* Document passage
[mpich-discuss] How to use non-blocking send/receive without calling MPI_Wait

Jeff Hammond jeff.science at gmail.com
Tue Apr 7 10:14:10 CDT 2015


I don't expect MPI to make async progress on Ethernet unless you have a
comm thread in MPI poking the network.  In MPICH, you would use
MPICH_ASYNC_PROGRESS=1.  There is something similar in Intel MPI, but I do
not know the same of the environment variable (this may be ironic, given I
work for Intel, but such is life).

Your solution with OpenMP of dedicating a comm thread makes sense.  I'd
make thread 0 the comm thread and let the rest of the threads compute,
since this might have some advantages relative to NUNA or thread migration,
but it's probably not a significant effect on most platforms.  Also, this
is technically required for using MPI_THREAD_FUNNELED, but I know of no
implementation where it actually matters.

At this point, I don't know what more you want.  Your expectation of
perfect overlap is not justified on Ethernet and you appear to have written
reasonable code for your problem of interest.

Jeff

On Tue, Apr 7, 2015 at 12:48 AM, Lei Shi <lshi at ku.edu> wrote:

>  Here is my pure MPI overlap version. I use intel traceanalyzer, the
> profiling shows that right now, communication only  proceed when I call
> mpi_waitall on nodes with 10g network.
>
> /** pure mpi overlap  **/
>   template<typename T>
>   void CPR_NS_3D_Solver<T>::UpdateRes(T**q, T**res){
>     if(_n_proc>1)

Transcribed page text:
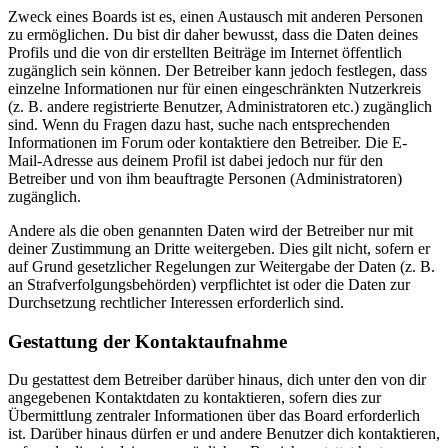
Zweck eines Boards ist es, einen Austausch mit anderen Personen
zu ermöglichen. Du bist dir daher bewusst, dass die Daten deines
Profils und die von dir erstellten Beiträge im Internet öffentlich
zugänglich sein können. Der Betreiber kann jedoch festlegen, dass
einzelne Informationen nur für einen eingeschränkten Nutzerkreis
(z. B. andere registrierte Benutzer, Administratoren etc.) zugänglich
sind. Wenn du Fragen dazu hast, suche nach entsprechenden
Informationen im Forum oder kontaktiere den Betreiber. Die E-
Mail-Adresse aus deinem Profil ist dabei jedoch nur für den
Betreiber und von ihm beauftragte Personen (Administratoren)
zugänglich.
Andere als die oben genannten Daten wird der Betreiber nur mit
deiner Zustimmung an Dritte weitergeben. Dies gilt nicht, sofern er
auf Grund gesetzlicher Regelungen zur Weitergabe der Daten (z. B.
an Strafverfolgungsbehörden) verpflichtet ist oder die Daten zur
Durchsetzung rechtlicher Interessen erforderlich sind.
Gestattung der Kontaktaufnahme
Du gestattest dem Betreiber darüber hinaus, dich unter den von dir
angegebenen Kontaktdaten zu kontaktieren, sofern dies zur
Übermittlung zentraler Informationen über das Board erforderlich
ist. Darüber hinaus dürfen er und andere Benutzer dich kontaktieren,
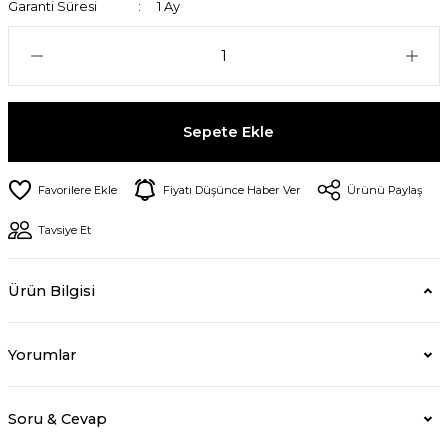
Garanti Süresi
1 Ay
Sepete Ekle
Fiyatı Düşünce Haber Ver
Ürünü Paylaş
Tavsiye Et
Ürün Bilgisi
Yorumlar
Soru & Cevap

---

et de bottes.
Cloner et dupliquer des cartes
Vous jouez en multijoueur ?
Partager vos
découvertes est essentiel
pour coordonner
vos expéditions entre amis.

==

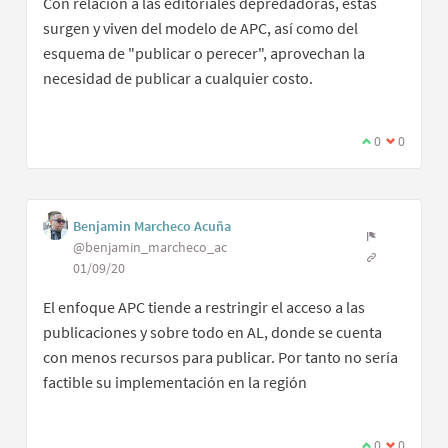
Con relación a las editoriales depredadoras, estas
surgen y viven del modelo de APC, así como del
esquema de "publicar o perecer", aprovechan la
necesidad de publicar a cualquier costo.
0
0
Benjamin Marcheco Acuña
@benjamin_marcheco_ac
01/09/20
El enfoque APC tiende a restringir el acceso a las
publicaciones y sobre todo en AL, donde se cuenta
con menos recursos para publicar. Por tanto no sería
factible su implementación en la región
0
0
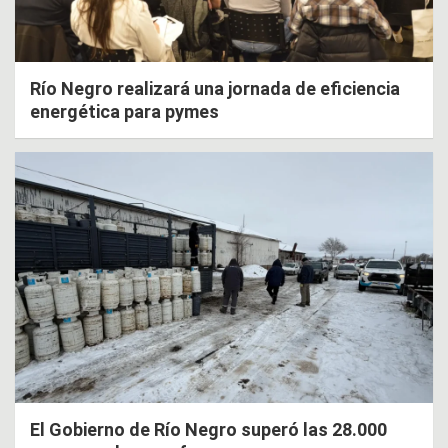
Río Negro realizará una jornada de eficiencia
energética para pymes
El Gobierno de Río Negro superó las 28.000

* To do
1. In the MPI mailing-list thread, which thread does the reply suggest making the comm thread?
2. Resume the MPI mailing-list thread right after its last line.
The records are not needed for any of this.

* Responses per task
1. Thread 0.

2.
>       SendInterfaceSol(); //call isend/irecv to send msg 1
>
>     ResFromDivInvisFlux(q,res); //do local jobs
>
>     if(_n_proc>1){
>       RevInterfaceSol(); //mpi_waitall for msg 1
>       if(vis_mode_)
>         SendInterfaceCorrGrad(); //depends on msg 1 then snd msg 2
>     }
>
>     if(vis_mode_)
>       ResFromDivVisFlux(q,res); //computing, which depends on msg 1
>
>     if(_n_proc>1 && vis_mode_)
>       RevInterfaceCorrGrad(); //mpi_waitall for msg 2
>
>     ResFromFluxCorrection(q,res); //computing, which depends on msg 1 and 2
>   }
>
>
> On Tue, Apr 7, 2015 at 2:39 AM, Lei Shi <lshi at ku.edu> wrote:
>
>>
>>
>> On Tue, Apr 7, 2015 at 2:37 AM, Lei Shi <leishi at ku.edu> wrote:
>>
>>> Hi Huiwei and Jeff,
>>>
>>> I use hybrid OpenMP/MPI to do overlap communication. So I put all
>>> communication in one dedicated OpenMP thread and computation in the other
>>> thread. For this case, I'm using intel MPI library. Probably I did some
>>> mistakes
>>>
>>> One version of my code using one dedicated thread to do messaging is
>>> like this
>>>
>>> /* hybrid mpi/openmp overlap **/template<typename T>void CPR_NS_3D_Solver<T>::UpdateRes(T**q, T**res){
>>>   int thread_id,n_thread;
>>>   int sol_rev_flag=0,grad_rev_flag=0;
>>>
>>>   // Explicitly disable dynamic teams
>>>   omp_set_dynamic(0);
>>>   // Use 2 threads for all consecutive parallel regions
>>>   omp_set_num_threads(2);
>>>     #pragma omp parallel default(shared) private(thread_id)
>>>   {
>>>     thread_id=omp_get_thread_num();
>>>     n_thread=omp_get_num_threads();
>>>
>>>     /** communication thread   **/
>>>     if(thread_id==1){
>>>       SendInterfaceSol();
>>>       RevInterfaceSol();#pragma omp flush
>>>       sol_rev_flag=1;#pragma omp flush(sol_rev_flag)
>>>     }
>>>
>>>     /** computation thread **/
>>>     if(thread_id==0){
>>>       ResFromDivInvisFlux(q,res); //local computation
>>>         #pragma omp flush(sol_rev_flag)
>>>         while(sol_rev_flag!=1){             #pragma omp flush(sol_rev_flag)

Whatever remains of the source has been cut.